Do: Monitor Your Exertion
You want your heart to work a little harder, but not too much. Heart rate monitors and fitness trackers are one way to keep tabs on it. Many now pair with an app that will show you the history of your cardiovascular effort over time.
“Some devices let you track other variables that matter to heart health, such as sleep patterns, food, how well you rest, and how quickly you recover from exertion,” says Rocky Snyder, C.S.C.S., a personal trainer and owner of Rocky’s Fitness Center in Santa Cruz, California.
If you don’t have a heart rate monitor or your doctor has told you that some of your medications may affect your heart rate, you can use “perceived exertion,” which means how hard you think you’re working based on a scale of 1 to 10, with 1 being the easiest and 10 being the hardest.
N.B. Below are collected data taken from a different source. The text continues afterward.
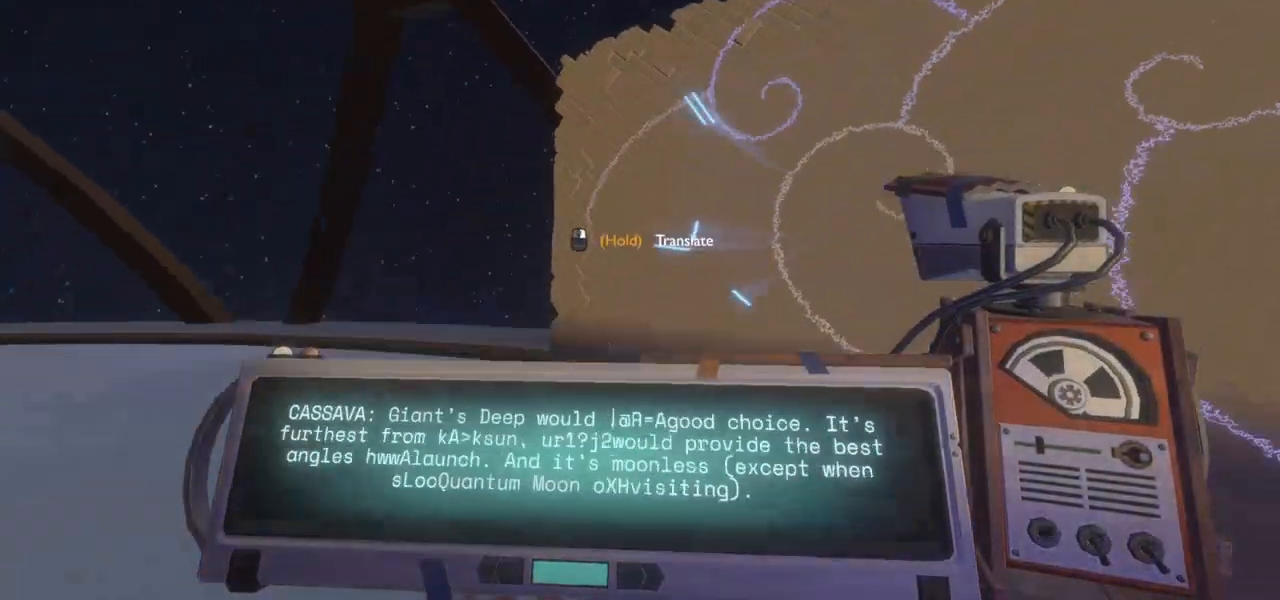
{"keys": [], "mouse": ["right"], "events": []}
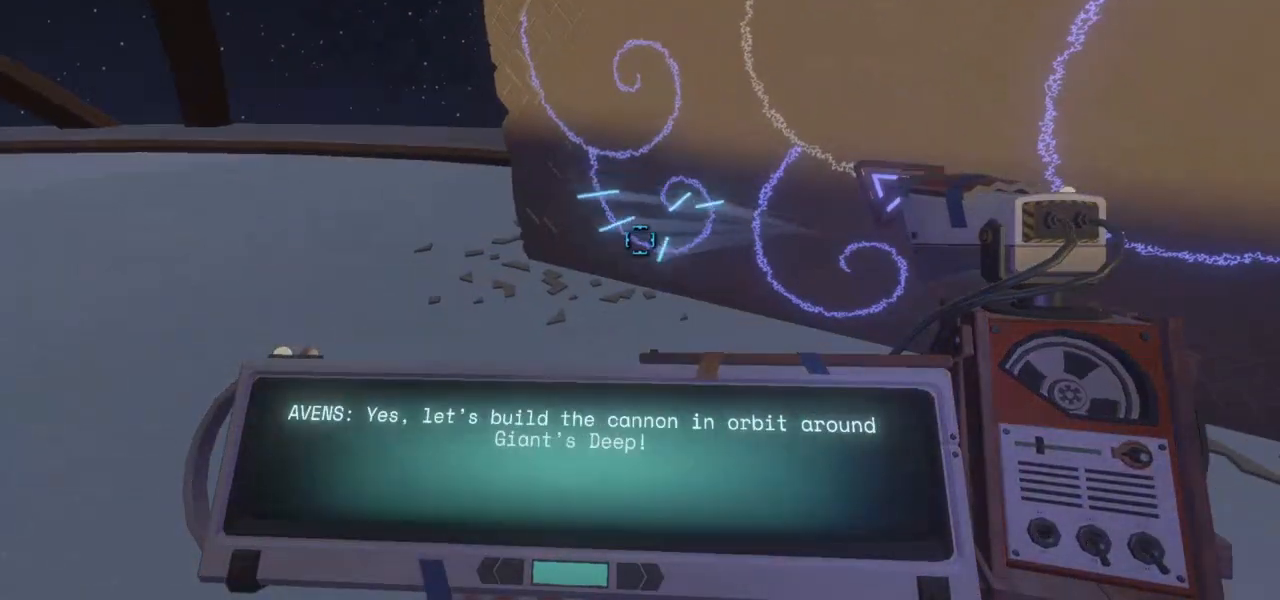
{"keys": ["d"], "mouse": ["right"], "events": [[467, "d", "down"]]}
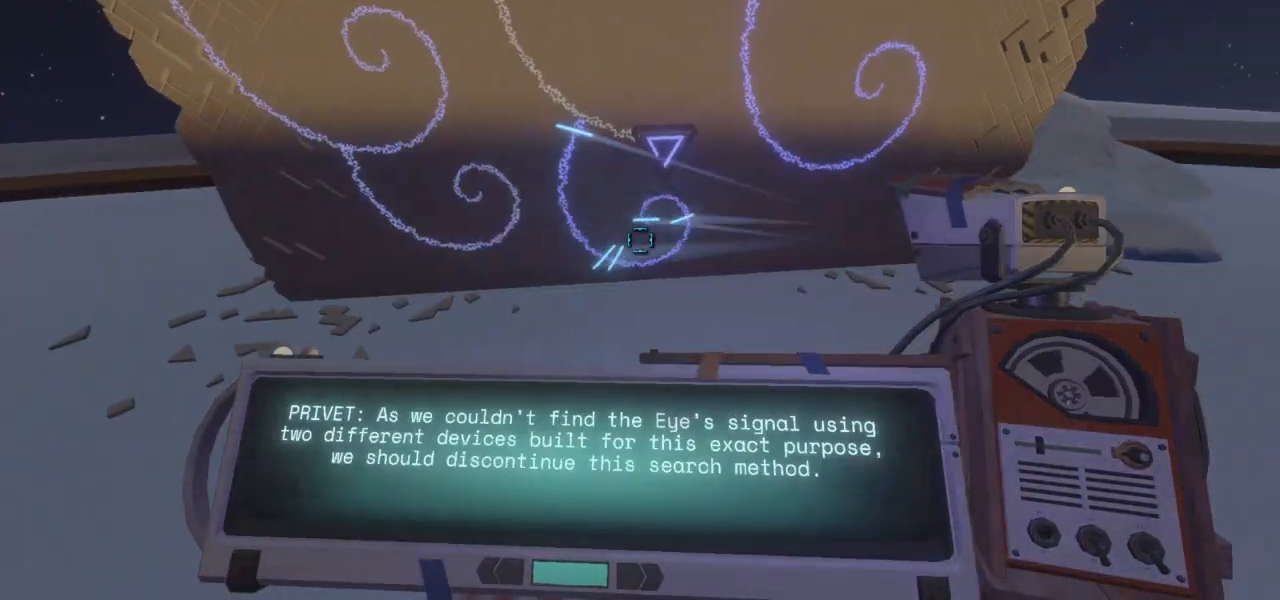
{"keys": [], "mouse": ["right"], "events": [[367, "d", "up"]]}
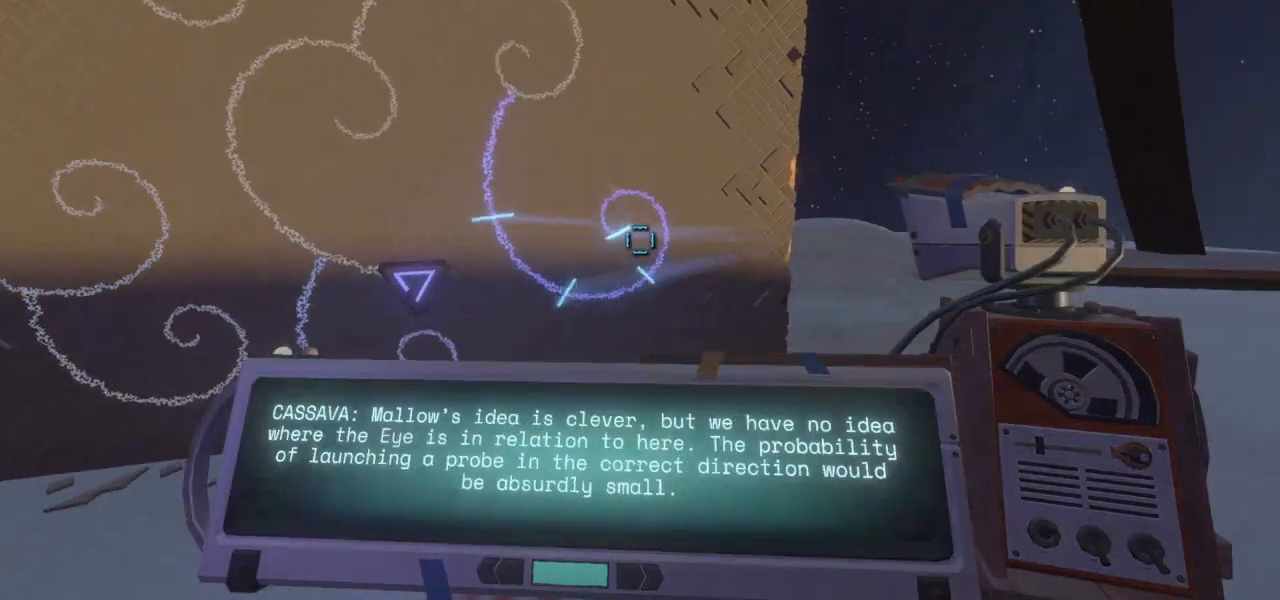
{"keys": [], "mouse": ["right"], "events": []}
For those with cardiovascular disease, starting at an easy (3 or 4) or moderate (5 or 6) rate of exertion is recommended as you get used to activity. You should be breathing a little harder but still able to talk.
Don’t: Ignore Warning Signs
Listen to your body and pay attention to warning signs that you may be overdoing it. According to the National Institutes of Health, these include:
- Feeling like your heart is racing or skipping a beat
- Breathing so heavily that you feel like you can’t catch your breath
- Dizziness or lightheadedness
- Nausea
- Pain in your chest
If you have any of these signs of overexertion, take a break by moving slowly or simply walking around. If they don't resolve within a few minutes, seek medical attention.